Les droits des personnes hospitalisés, qui sont identiques pour les personnes en HDT et hospitalisées d'office (HO), précisés à l'article L 3211-3 du CSP, "n'apparaissent pas, par eux-mêmes, contraires à la dignité de la personne".

"Il appartient aux professionnels de santé ainsi qu'aux autorités administratives et judiciaires de veiller, dans l'accomplissement de leurs missions et dans l'exercice de leurs compétences respectives, à ce que la dignité des personnes hospitalisées sans leur consentement soit respectée en toutes circonstances".

Les dispositions de l'article L.3211-3 (restrictions à l'exercice des libertés "limitées à celles nécessitées par l'état de santé de l'intéressé et la mise en oeuvre de son traitement") "ne portent pas une atteinte disproportionnée à l'exercice de droits constitutionnellement garantis". "Si une personne en HDT ou en HO ne peut s'opposer aux soins médicaux que ses troubles requièrent, le Conseil constitutionnel a jugé que le législateur avait ici opéré une conciliation non inconstitutionnelle entre les exigences de protection de la santé et de protection de l'ordre public, d'une part, et la liberté personnelle, d'autre part. En tout état de cause, les garanties encadrant l'hospitalisation sans consentement permettent que l'avis de la personne sur son traitement soit pris en considération", indique le Conseil constitutionnel.

Décision consultable ici

Note de la rédaction : De nombreux professionnels ont estimé que la décision du Conseil constitutionnel rend urgente la réforme de la loi du 27 juin 1990, inscrite en Conseil des ministres depuis mai, mais toujours pas à l'ordre du jour de l'Assemblée nationale.
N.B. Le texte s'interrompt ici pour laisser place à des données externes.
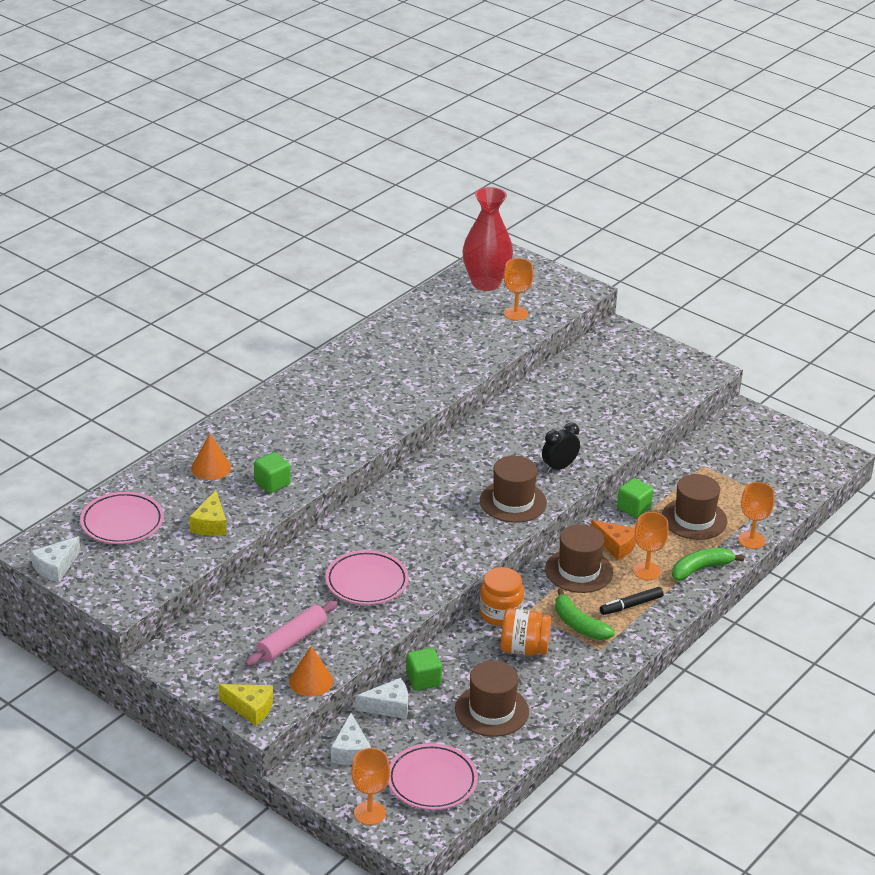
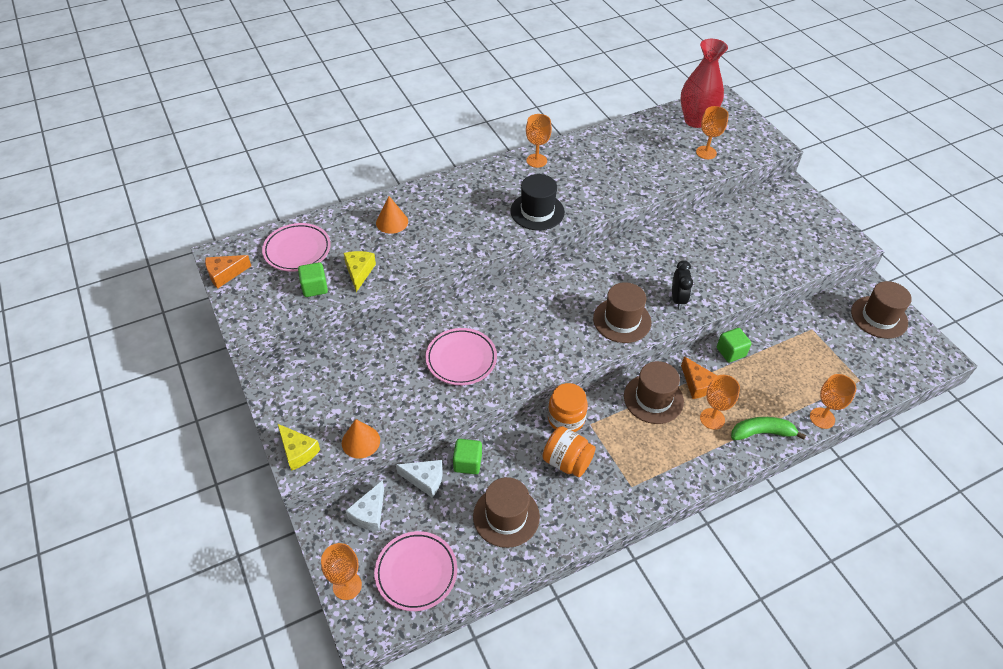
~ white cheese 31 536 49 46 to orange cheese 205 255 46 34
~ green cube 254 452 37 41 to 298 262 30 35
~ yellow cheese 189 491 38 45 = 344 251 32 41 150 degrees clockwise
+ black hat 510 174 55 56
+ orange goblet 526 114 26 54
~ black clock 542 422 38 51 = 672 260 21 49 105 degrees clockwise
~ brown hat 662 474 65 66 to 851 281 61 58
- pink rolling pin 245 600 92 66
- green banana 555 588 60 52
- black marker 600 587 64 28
Le président du Syndicat des psychiatres hôpitaux (SPH), Jean-Claude Pénochet, a déclaré sa "satisfaction complète" de la reconnaissance de "l'intervention systématique du juge au delà de 15 jours. (...) Le Conseil constitutionnel place l'autorité judiciaire comme gardien des libertés individuelles. Nous espérons l'extension dans le futur de sa décision aux hospitalisations d'office [HO]. (...) Notre cheval de bataille est de revenir à une seule modalité d'hospitalisation avec la disparition du motif de risque de troubles à l'ordre public", rappelle-t-il. "Il est possible de penser que les décisions de sortie de HO ne soient plus placées dans les mains du préfet et deviennent du ressort du juge car la décision porte sur les garanties des libertés et pas sur le risque de troubles à l'ordre public."

Me Corinne Vaillant (Groupe information asiles) se félicite que "l'essentiel" ait été "retenu", mais se dit déçue que le Conseil constitutionnel n'ait émis qu'une réserve sur le délai dans lequel le juge statue. "Le recours au juge existe mais il n'est pas vraiment effectif". Cependant, ajoute-t-elle, la réserve va "obliger les juges à évoluer".
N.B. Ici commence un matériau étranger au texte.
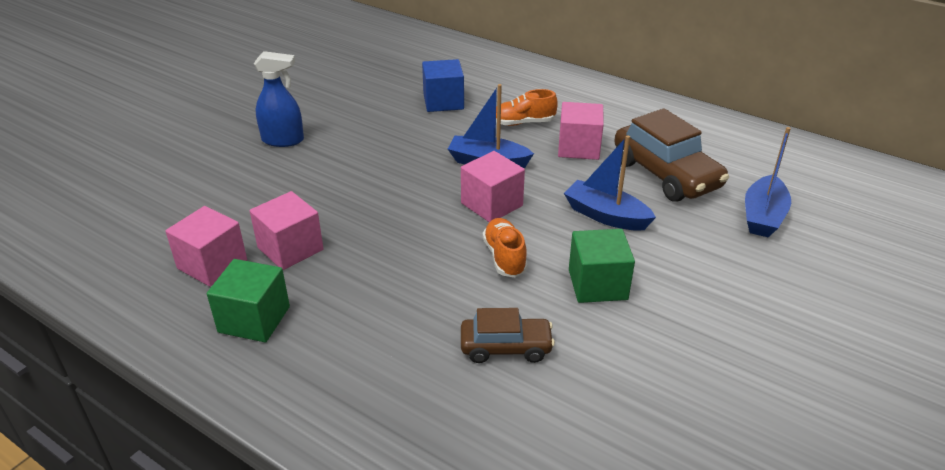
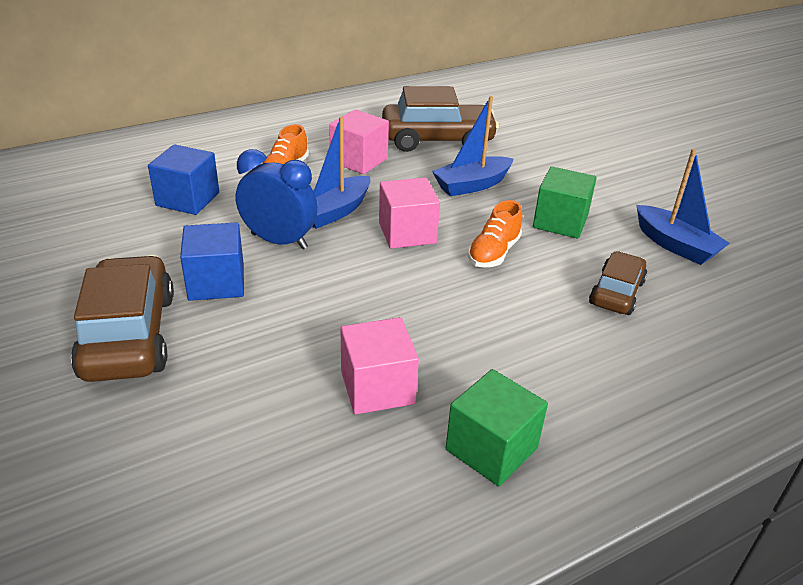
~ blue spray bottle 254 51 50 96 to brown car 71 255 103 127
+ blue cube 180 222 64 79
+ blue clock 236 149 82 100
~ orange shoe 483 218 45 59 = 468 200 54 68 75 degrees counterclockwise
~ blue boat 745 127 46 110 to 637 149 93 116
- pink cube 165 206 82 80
Enfin, André Bitton, ancien président du GIA, juge la décision "très décevante" car "minimaliste". "Elle laisse la porte ouverte au débat politique sur la judiciarisation, mais elle laisse la personne ballotée entre justice administrative et justice judiciaire, ce qui ne facilite pas les recours". La position sur le délai de réponse du juge "confirme le contenu du décret du 20 mai sur les délais d'examen de demandes de sortie de HO et de HDT" - que le GIA conteste devant le Conseil d'Etat - mais la mesure devient "d'ordre législatif et non plus réglementaire".